To keep Ukraine secure without NATO would mean Ukraine’s allies funding a million-man army, including troop “contingents” from Western nations as peacekeepers or reinforcements, funding missile systems to keep the skies clear, and Ukraine acquiring its own nuclear deterrent.

He said, per the Piers Morgan show’s translation: “If not NATO, we will need to sustain a million [man] army, but the hundreds of thousands that we have will not be enough, they are on the offense and we do not have enough… That is huge money… so that’s why I think NATO is the cheapest option. If not NATO, then we must [build] this huge army with huge money, that means contingents from our partners, and undoubtedly that is a big deterrence missile package against the Ruskis”.

Even if NATO membership was still a possibility in the future but delayed for years or even decades, Zelensky said he would still need such security guarantees. The President continued: “Which support package, which missiles? Will we be given nuclear weapons? Let them give us nuclear weapons… Give us back nuclear arms, give us missile systems, partners help us finance the one-million army, move your contingent on the part of our state where we want the stability of the situation. So the people have tranquillity.”

Zelensky also mourned the decision in the 1990s for Ukraine to relinquish its massive Cold War-era stocks of nuclear weapons, inherited from the Soviet Union, which he said had been forced on his country by Russia, the United States, and the United Kingdom deciding for them. He told Morgan that Russia would never have dared invade had Ukraine remained a nuclear power and lamented: “Our nuclear weapons were exchanged for nothing… We lost protection, our security guarantees. Those were our security guarantees.”

Ukraine should have demanded NATO membership in return for giving up its nuclear weapons at the time, Zelensky said.

The strident remarks demanding nuclear warheads as a NATO membership consolation prize are not by far the only time the Ukrainian leader has talked about acquiring the weapons in recent months. Indeed, in November, a reportedly leaked internal Ukrainian document postulated that even if the nation’s Western supporters didn’t want to share the technology with President Zelensky, Ukrainian scientists could easily build an indigenous nuclear weapon out of spent fuel rods from the nation’s considerable civil nuclear power fleet.

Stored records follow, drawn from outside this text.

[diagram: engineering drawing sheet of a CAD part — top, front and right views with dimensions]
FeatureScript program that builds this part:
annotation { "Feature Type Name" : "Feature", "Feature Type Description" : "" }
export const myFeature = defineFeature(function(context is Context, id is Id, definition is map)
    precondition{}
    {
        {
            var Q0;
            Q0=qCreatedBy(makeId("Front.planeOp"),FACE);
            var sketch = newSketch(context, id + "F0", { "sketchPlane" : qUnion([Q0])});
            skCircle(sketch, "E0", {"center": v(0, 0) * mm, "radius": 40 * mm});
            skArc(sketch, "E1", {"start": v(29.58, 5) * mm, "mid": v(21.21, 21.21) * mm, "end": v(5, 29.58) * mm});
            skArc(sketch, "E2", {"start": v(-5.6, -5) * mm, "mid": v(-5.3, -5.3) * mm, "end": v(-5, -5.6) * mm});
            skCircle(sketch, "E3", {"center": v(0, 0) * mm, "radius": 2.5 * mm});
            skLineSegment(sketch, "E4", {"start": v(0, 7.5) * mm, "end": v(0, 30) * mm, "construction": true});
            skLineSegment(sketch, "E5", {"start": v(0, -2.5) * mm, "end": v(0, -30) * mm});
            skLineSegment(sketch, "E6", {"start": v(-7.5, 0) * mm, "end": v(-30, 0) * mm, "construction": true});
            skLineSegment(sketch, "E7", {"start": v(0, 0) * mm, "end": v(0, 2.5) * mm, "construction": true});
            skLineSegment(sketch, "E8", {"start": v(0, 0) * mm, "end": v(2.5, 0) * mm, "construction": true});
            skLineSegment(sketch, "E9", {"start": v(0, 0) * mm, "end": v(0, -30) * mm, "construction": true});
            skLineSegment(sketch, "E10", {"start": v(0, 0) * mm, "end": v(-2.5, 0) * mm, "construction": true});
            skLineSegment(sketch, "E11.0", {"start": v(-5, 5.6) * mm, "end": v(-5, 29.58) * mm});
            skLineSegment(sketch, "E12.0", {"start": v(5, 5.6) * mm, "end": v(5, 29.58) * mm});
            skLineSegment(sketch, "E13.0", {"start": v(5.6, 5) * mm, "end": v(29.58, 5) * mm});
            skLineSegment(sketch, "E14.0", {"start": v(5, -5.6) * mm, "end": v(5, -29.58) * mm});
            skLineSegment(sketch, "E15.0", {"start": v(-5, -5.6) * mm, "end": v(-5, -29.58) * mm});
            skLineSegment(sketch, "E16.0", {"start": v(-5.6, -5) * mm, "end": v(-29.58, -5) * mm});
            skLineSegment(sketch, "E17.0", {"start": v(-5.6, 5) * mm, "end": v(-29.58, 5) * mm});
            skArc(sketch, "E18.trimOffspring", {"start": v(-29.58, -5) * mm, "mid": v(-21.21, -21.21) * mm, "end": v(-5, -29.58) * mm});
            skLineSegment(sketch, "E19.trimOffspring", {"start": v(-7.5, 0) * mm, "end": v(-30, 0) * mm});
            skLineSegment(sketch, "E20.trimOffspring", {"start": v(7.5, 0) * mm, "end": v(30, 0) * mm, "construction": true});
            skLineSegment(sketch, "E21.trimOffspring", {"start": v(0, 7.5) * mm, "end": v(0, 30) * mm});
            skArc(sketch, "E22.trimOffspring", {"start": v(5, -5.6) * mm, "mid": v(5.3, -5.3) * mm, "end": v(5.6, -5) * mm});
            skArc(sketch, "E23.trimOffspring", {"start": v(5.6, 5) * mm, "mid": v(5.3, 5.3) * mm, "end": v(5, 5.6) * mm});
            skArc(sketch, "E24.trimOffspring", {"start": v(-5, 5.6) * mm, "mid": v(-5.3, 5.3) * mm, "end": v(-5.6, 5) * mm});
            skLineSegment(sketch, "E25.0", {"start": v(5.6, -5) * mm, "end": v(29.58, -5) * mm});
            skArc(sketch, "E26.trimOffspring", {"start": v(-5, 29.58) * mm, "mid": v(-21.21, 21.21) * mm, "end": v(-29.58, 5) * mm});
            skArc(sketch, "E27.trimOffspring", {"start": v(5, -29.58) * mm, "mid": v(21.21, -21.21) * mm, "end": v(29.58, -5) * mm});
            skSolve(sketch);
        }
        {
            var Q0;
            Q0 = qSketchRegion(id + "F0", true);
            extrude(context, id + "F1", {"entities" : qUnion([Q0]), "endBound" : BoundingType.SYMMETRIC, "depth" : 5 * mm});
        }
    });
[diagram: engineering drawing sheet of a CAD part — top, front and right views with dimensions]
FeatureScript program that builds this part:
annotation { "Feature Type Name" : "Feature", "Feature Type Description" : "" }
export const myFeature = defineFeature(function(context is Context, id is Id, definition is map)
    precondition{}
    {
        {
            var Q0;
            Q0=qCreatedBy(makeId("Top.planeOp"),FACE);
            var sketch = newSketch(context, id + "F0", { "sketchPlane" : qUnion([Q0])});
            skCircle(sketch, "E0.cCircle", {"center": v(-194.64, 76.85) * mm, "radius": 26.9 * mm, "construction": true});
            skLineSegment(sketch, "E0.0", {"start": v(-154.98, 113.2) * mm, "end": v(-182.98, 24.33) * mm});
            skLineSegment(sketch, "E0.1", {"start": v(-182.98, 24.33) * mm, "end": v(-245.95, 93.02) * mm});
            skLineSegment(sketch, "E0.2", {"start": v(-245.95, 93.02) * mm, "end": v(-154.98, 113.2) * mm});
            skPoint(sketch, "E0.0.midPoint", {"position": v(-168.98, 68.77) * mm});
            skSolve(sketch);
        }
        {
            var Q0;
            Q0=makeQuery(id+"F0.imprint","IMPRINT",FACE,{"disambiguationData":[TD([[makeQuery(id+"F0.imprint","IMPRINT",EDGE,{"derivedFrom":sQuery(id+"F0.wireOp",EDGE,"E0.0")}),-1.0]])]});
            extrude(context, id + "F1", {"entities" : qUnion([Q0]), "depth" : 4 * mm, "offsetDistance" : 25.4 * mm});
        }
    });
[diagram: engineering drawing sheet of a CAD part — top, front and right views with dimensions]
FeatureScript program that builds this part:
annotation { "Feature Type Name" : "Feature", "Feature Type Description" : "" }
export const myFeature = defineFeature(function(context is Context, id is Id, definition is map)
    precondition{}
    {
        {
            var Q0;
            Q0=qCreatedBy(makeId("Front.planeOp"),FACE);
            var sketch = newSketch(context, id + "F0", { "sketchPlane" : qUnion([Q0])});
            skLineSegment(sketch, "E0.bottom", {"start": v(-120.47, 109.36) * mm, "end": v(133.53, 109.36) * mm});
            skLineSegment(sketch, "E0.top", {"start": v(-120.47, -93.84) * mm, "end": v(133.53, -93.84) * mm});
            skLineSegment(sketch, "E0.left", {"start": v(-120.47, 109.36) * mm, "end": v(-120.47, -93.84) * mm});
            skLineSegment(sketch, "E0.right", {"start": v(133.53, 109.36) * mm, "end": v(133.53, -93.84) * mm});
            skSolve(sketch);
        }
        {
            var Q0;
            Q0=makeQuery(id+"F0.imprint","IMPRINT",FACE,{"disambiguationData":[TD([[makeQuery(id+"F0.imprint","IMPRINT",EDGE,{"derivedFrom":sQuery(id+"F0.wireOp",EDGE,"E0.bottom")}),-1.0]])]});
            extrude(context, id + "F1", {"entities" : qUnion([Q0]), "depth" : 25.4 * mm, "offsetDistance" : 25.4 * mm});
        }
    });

Last month, Zelensky said it was “absolutely stupid, illogical, and very irresponsible” to have given up its nuclear weapons, and that Ukraine would not be trusting of vague promises in future. He said then: “Almost everything depends on what we Ukrainians are able to secure to protect ourselves, because we will not make the mistakes of the past again”.

Meanwhile, Ukraine faces off against a very real nuclear power, and one which has not been shy about threatening to use its arsenal repeatedly since day one. Many of these threats have been against Ukraine’s international sponsors as a means to discourage their continued involvement in the conflict, and while the West has followed a general policy of slow-walking fresh tranches of support out of fear of ‘escalation’, the deterrent effect does not appear to have been particular pronounced so far.